“I’m not a people person,” – introverts often say when they avoid going to parties or meeting new people. Every introvert can relate to the feeling of exhaustion after hanging out with a big group or going to a party where they don’t know a lot of people. Introverts get their energy from quietude, so they are often emotionally and physically drained when being surrounded by people, especially people they don’t know very well.
However, studies have shown that there are benefits to being a people person: being social often makes us happier, regardless of extroversion or introversion tendencies. So, if you want to reap the benefits of being a people person without sacrificing your energy and mental health, here are a few of Working Den’s best tips.
Set intentions for every interaction
What does it mean to be a people person? When you think of a people person, do you imagine someone who’s always “on” and ready to interact with everyone around them? If that thought exhausts you, you probably think that you are not sociable. Of course, being generous with your attention and social interactions is not necessarily a bad thing, but introverts only have a finite amount of energy to give to other people before feeling emotionally exhausted. So, we have to be more selective with the interactions we want to participate in and make sure that they are worth our time and energy.
One quick way to practice being more sociable is setting intentions for every interaction with people, whether it’s a family member, coworker, significant other, or friend. Are you looking to listen? Are you hoping to get closer to this person? Are you looking for a mutual understanding? Setting intentions for your interactions will help you feel more invested in spending time with this other person, and you will feel like your time is more useful and less emotionally draining. With continuous practice, you will feel closer to people around you and become more sociable as a result.

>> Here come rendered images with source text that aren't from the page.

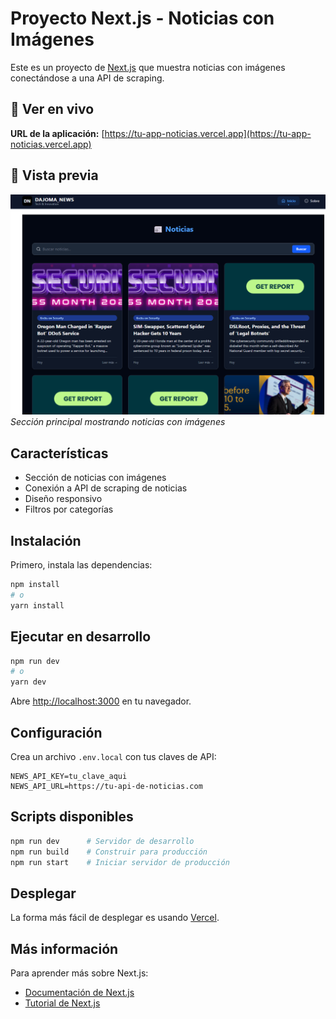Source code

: # Proyecto Next.js - Noticias con Imágenes

Este es un proyecto de [Next.js](https://nextjs.org) que muestra noticias con imágenes conectándose a una API de scraping.

## 🚀 Ver en vivo

**URL de la aplicación:** [https://tu-app-noticias.vercel.app](https://tu-app-noticias.vercel.app)

## 📸 Vista previa

![Vista previa de la aplicación](./image.png)
*Sección principal mostrando noticias con imágenes*

## Características

- Sección de noticias con imágenes
- Conexión a API de scraping de noticias  
- Diseño responsivo
- Filtros por categorías

## Instalación

Primero, instala las dependencias:

```bash
npm install
# o
yarn install
```

## Ejecutar en desarrollo

```bash
npm run dev
# o
yarn dev
```

Abre [http://localhost:3000](http://localhost:3000) en tu navegador.

## Configuración

Crea un archivo `.env.local` con tus claves de API:

```
NEWS_API_KEY=tu_clave_aqui
NEWS_API_URL=https://tu-api-de-noticias.com
```

## Scripts disponibles

```bash
npm run dev      # Servidor de desarrollo
npm run build    # Construir para producción  
npm run start    # Iniciar servidor de producción
```

## Desplegar

La forma más fácil de desplegar es usando [Vercel](https://vercel.com/new?utm_medium=default-template&filter=next.js).

## Más información

Para aprender más sobre Next.js:

- [Documentación de Next.js](https://nextjs.org/docs)
- [Tutorial de Next.js](https://nextjs.org/learn)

Choose settings that make you comfortable
Being a people person doesn’t mean that you have to go to big parties and talk to 10 people you don’t know. If you’re not comfortable in big group settings, it’s no wonder that you cannot talk to new people and be sociable. Everyone has preferences when it comes to social settings, and you should evaluate what yours are. If you love spending one-on-one time with people, maybe take a new friend out for coffee? If you feel more comfortable in a smaller group setting where you already know most people, maybe set up a small dinner party and only invite two new friends? If you are new at a company, perhaps get to know your work neighbours or teammates first?
Whatever makes you take your social guard down and make you feel comfortable, you should utilise those settings to get acquainted with people. Soon, you will also find that your comfort zone expands with practice, and you’re willing to be sociable in different group settings as well.

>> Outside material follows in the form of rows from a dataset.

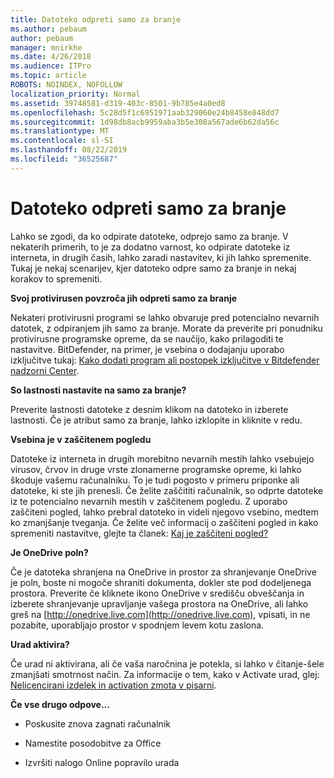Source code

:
```yaml
---
title: Datoteko odpreti samo za branje
ms.author: pebaum
author: pebaum
manager: mnirkhe
ms.date: 4/26/2018
ms.audience: ITPro
ms.topic: article
ROBOTS: NOINDEX, NOFOLLOW
localization_priority: Normal
ms.assetid: 39748581-d319-403c-8501-9b785e4a0ed8
ms.openlocfilehash: 5c28d5f1c6951971aab329060e24b8458e848dd7
ms.sourcegitcommit: 1d98db8acb9959aba3b5e308a567ade6b62da56c
ms.translationtype: MT
ms.contentlocale: sl-SI
ms.lasthandoff: 08/22/2019
ms.locfileid: "36525687"
---
```

# <a name="file-open-read-only"></a>Datoteko odpreti samo za branje

Lahko se zgodi, da ko odpirate datoteke, odprejo samo za branje. V nekaterih primerih, to je za dodatno varnost, ko odpirate datoteke iz interneta, in drugih časih, lahko zaradi nastavitev, ki jih lahko spremenite. Tukaj je nekaj scenarijev, kjer datoteko odpre samo za branje in nekaj korakov to spremeniti.
  
 **Svoj protivirusen povzroča jih odpreti samo za branje**
  
Nekateri protivirusni programi se lahko obvaruje pred potencialno nevarnih datotek, z odpiranjem jih samo za branje. Morate da preverite pri ponudniku protivirusne programske opreme, da se naučijo, kako prilagoditi te nastavitve. BitDefender, na primer, je vsebina o dodajanju uporabo izključitve tukaj: [Kako dodati program ali postopek izključitve v Bitdefender nadzorni Center](https://www.bitdefender.com/support/how-to-add-application-or-process-exclusions-in-bitdefender-control-center-1119.mdl).
  
 **So lastnosti nastavite na samo za branje?**
  
Preverite lastnosti datoteke z desnim klikom na datoteko in izberete lastnosti. Če je atribut samo za branje, lahko izklopite in kliknite v redu.
  
 **Vsebina je v zaščitenem pogledu**
  
Datoteke iz interneta in drugih morebitno nevarnih mestih lahko vsebujejo virusov, črvov in druge vrste zlonamerne programske opreme, ki lahko škoduje vašemu računalniku. To je tudi pogosto v primeru priponke ali datoteke, ki ste jih prenesli. Če želite zaščititi računalnik, so odprte datoteke iz te potencialno nevarnih mestih v zaščitenem pogledu. Z uporabo zaščiteni pogled, lahko prebral datoteko in videli njegovo vsebino, medtem ko zmanjšanje tveganja. Če želite več informacij o zaščiteni pogled in kako spremeniti nastavitve, glejte ta članek: [Kaj je zaščiteni pogled?](https://support.office.com/article/d6f09ac7-e6b9-4495-8e43-2bbcdbcb6653)
  
 **Je OneDrive poln?**
  
Če je datoteka shranjena na OneDrive in prostor za shranjevanje OneDrive je poln, boste ni mogoče shraniti dokumenta, dokler ste pod dodeljenega prostora. Preverite če kliknete ikono OneDrive v središču obveščanja in izberete shranjevanje upravljanje vašega prostora na OneDrive, ali lahko greš na [http://onedrive.live.com](http://onedrive.live.com), vpisati, in ne pozabite, uporabljajo prostor v spodnjem levem kotu zaslona.
  
 **Urad aktivira?**
  
Če urad ni aktivirana, ali če vaša naročnina je potekla, si lahko v čitanje-šele zmanjšati smotrnost način. Za informacije o tem, kako v Activate urad, glej: [Nelicencirani izdelek in activation zmota v pisarni](https://support.office.com/article/0d23d3c0-c19c-4b2f-9845-5344fedc4380).
  
 **Če vse drugo odpove...**
  
- Poskusite znova zagnati računalnik
    
- Namestite posodobitve za Office
    
- Izvršiti nalogo Online popravilo urada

Cultivate a growth attitude
Everyone has something to teach you, everyone knows something you don’t. If you think of every social interaction as an opportunity to learn something new, this attitude will fuel your energy and make your interactions much more interesting.
Instead of thinking about social situations as you giving up your energy, you can shift your attitude so that every social interaction is an opportunity to gain new knowledge. Framing every conversation as learning opportunities will help you engage more enthusiastically with another person, and help you gain something from the conversation without emotionally draining you. Over time, this growth attitude can transform your social habits and make you a more interesting, knowledgeable person – and you’ll become more sociable at the same time!

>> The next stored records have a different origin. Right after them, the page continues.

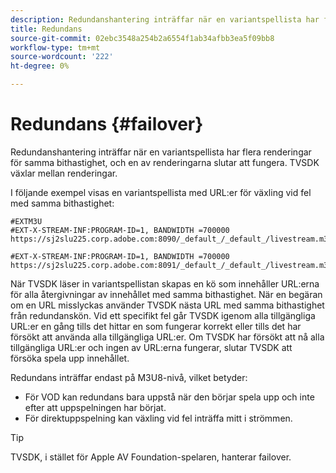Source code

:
 ```yaml
---
description: Redundanshantering inträffar när en variantspellista har flera renderingar för samma bithastighet, och en av renderingarna slutar att fungera. TVSDK växlar mellan renderingar.
title: Redundans
source-git-commit: 02ebc3548a254b2a6554f1ab34afbb3ea5f09bb8
workflow-type: tm+mt
source-wordcount: '222'
ht-degree: 0%

---
```


# Redundans {#failover}

Redundanshantering inträffar när en variantspellista har flera renderingar för samma bithastighet, och en av renderingarna slutar att fungera. TVSDK växlar mellan renderingar.

I följande exempel visas en variantspellista med URL:er för växling vid fel med samma bithastighet:

```
#EXTM3U
#EXT-X-STREAM-INF:PROGRAM-ID=1, BANDWIDTH =700000
https://sj2slu225.corp.adobe.com:8090/_default_/_default_/livestream.m3u8   

#EXT-X-STREAM-INF:PROGRAM-ID=1, BANDWIDTH =700000
https://sj2slu225.corp.adobe.com:8091/_default_/_default_/livestream.m3u8
```

När TVSDK läser in variantspellistan skapas en kö som innehåller URL:erna för alla återgivningar av innehållet med samma bithastighet. När en begäran om en URL misslyckas använder TVSDK nästa URL med samma bithastighet från redundanskön. Vid ett specifikt fel går TVSDK igenom alla tillgängliga URL:er en gång tills det hittar en som fungerar korrekt eller tills det har försökt att använda alla tillgängliga URL:er. Om TVSDK har försökt att nå alla tillgängliga URL:er och ingen av URL:erna fungerar, slutar TVSDK att försöka spela upp innehållet.

Redundans inträffar endast på M3U8-nivå, vilket betyder:

* För VOD kan redundans bara uppstå när den börjar spela upp och inte efter att uppspelningen har börjat.
* För direktuppspelning kan växling vid fel inträffa mitt i strömmen.

>[!TIP]
>
>TVSDK, i stället för Apple AV Foundation-spelaren, hanterar failover.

Ask questions and listen empathetically
The key to being more sociable without talking too much is to ask insightful questions and listen empathetically. People – especially extroverts – love talking about themselves and sharing their life stories, so if you don’t know how to talk to new people, you can start with questions about them: where they grew up, what brought them to this party/company, how did they know the host, etc. If you’re not ready to share your own stories, you should listen empathetically and ask insightful follow-up questions, so that your conversation partner feels heard and valued.
Becoming a better listener is one of the easiest ways to become a better people person without feeling emotionally and physically drained, but it takes a lot of practice and patience. Listening intently will require that you ground yourself in the moment, and if you have set intentions for your conversation, you can navigate the conversation to help you achieve your goals.
Take time to recharge if you need to
Unlike extroverts who get their energy from social interactions, introverts are often drained after talking to a lot of new people and require time alone to recharge. If you feel exhausted after a long day of work or a big party, take the time to recharge your energy level. A part of becoming a better people person, especially if you are an introvert, is understanding what fuels you and what drains you so that you won’t feel burnout and shy away from social interactions the next time.
So, if you feel like you need some self-care and time alone, you should take the time to recharge and do activities that you enjoy by yourself or with a significant other. Reading a book, getting a massage, taking a bath, or cooking your favourite meal are all rewarding activities that can help introverts maintain their balance and fuel them for the next social situation. Although it seems counter-intuitive, allowing yourself time and space to recharge will make you a much better people person, because your energy level will be full and you will be ready to engage with them!